Enemy of the Sun is a German metal band formed in 2006.

== History ==
The band was founded in 2006 and named after the Neurosis album of the same name. Their most famous member is Waldemar Sorychta, who had previously played in bands like Despair, Grip Inc. and Voodoocult and who made a name in producing many metal bands in the 1990s. At the moment, Sorychta is also member of the gothic metal band Eyes of Eden. The female bass player Alla Fedynitch was a touring bass player with Pain and is a member of Eyes of Eden as well.

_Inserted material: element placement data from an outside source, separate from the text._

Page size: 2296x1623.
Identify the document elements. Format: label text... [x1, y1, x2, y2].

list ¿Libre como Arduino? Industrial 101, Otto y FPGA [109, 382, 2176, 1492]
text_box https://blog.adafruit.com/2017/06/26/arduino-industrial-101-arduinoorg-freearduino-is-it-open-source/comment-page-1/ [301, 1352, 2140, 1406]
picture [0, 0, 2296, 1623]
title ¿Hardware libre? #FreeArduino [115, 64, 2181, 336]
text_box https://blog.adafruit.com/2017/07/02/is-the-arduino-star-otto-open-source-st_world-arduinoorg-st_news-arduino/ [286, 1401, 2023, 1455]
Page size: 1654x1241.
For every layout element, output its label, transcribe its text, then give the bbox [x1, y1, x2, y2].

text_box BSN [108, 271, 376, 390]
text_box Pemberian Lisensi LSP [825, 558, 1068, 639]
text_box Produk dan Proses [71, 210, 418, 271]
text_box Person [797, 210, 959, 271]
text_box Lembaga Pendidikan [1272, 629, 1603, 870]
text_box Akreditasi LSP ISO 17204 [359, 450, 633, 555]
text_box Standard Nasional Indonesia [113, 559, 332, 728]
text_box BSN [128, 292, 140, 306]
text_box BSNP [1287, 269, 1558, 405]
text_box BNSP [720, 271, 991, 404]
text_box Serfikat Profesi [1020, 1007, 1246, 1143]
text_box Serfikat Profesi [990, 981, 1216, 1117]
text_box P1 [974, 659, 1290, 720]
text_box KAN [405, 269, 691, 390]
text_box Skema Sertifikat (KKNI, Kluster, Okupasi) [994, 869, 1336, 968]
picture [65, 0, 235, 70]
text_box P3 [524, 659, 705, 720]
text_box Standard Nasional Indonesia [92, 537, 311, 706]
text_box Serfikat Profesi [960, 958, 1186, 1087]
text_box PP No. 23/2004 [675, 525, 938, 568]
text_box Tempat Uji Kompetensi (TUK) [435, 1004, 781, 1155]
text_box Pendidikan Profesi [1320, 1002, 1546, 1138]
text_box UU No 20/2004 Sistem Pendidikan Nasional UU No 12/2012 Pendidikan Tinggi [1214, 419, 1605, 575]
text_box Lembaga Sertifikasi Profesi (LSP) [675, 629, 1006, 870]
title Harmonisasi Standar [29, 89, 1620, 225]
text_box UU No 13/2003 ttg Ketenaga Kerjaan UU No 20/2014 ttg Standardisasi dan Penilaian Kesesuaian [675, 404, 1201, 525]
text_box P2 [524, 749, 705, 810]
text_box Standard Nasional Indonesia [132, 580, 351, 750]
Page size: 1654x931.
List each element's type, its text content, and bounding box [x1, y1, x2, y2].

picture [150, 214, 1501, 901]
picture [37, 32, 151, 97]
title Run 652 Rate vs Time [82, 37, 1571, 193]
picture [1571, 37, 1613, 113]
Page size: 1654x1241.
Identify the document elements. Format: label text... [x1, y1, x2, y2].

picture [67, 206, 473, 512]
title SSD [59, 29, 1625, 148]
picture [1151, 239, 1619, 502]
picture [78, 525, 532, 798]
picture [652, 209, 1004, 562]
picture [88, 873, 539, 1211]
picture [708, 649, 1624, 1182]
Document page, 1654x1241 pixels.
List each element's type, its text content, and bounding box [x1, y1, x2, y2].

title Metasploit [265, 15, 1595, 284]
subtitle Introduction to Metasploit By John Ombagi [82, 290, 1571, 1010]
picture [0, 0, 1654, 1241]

The Finnish lead singer Jules Näveri and their drummer Daniel Zeman were playing in less known bands before joining Enemy of the Sun.

In the beginning of 2007 the band recorded a demo, which was honored from Rock Hard as well as Metal Hammer as "Demo of the Month". In June 2007 the band was support act for Megadeth at their show in Hamburg, Germany.

Their debut album Shadows, which was produced by Waldemar Sorychta, was released on 7 December 2007 and was regarded as "Album of the Month" by Rock Hard. In the Summer of 2008 they performed at Wacken Open Air, With Full Force and the Summer Breeze Open Air Festival.

In April 2011 there was a line up change:Alla Fedynitch was replaced by Eirini "Absinthe Green" who took on the bass duties for the band. Eirini made her live debut with Enemy Of The Sun in Dortmund at the Rock in den Ruinen Festival on 30 April 2011.